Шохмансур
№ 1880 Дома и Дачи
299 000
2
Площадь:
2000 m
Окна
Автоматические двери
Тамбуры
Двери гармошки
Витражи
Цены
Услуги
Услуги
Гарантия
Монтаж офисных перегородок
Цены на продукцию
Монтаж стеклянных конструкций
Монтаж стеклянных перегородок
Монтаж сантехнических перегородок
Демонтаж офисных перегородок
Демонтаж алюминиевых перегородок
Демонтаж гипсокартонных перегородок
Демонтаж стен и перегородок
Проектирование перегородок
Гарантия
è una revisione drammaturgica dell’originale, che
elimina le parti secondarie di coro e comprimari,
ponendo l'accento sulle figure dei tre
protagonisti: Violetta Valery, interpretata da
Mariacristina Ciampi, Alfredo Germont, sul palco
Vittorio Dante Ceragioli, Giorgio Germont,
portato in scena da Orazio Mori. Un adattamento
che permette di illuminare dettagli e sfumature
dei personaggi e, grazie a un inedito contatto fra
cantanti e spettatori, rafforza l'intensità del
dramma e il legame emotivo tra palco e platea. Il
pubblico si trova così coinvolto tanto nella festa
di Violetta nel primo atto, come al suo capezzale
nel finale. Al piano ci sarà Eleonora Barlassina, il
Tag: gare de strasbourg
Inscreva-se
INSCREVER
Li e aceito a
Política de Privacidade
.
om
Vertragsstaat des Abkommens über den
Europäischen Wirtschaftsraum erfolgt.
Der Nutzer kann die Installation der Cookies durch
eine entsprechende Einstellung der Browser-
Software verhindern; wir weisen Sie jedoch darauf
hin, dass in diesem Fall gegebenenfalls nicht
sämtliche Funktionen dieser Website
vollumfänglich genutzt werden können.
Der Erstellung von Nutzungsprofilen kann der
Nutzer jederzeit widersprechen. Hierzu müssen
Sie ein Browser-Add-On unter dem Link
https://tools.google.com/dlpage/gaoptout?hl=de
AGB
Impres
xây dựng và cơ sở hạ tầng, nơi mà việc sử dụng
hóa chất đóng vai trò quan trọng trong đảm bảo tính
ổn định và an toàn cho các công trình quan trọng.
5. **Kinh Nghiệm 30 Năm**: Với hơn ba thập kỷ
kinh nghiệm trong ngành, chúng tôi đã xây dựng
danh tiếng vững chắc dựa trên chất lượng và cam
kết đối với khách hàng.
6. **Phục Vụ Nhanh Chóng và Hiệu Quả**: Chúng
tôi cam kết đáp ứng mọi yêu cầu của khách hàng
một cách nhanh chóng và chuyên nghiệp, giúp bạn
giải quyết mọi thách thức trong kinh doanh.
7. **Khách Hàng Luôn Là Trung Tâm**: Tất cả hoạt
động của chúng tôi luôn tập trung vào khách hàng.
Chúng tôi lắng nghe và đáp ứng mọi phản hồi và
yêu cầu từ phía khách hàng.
□ □ □
WHAT YOU SHOULD DO: The answer must be every line of the records that contains the word "dựng".

COMPLETED TASK:
xây dựng và cơ sở hạ tầng, nơi mà việc sử dụng
kinh nghiệm trong ngành, chúng tôi đã xây dựng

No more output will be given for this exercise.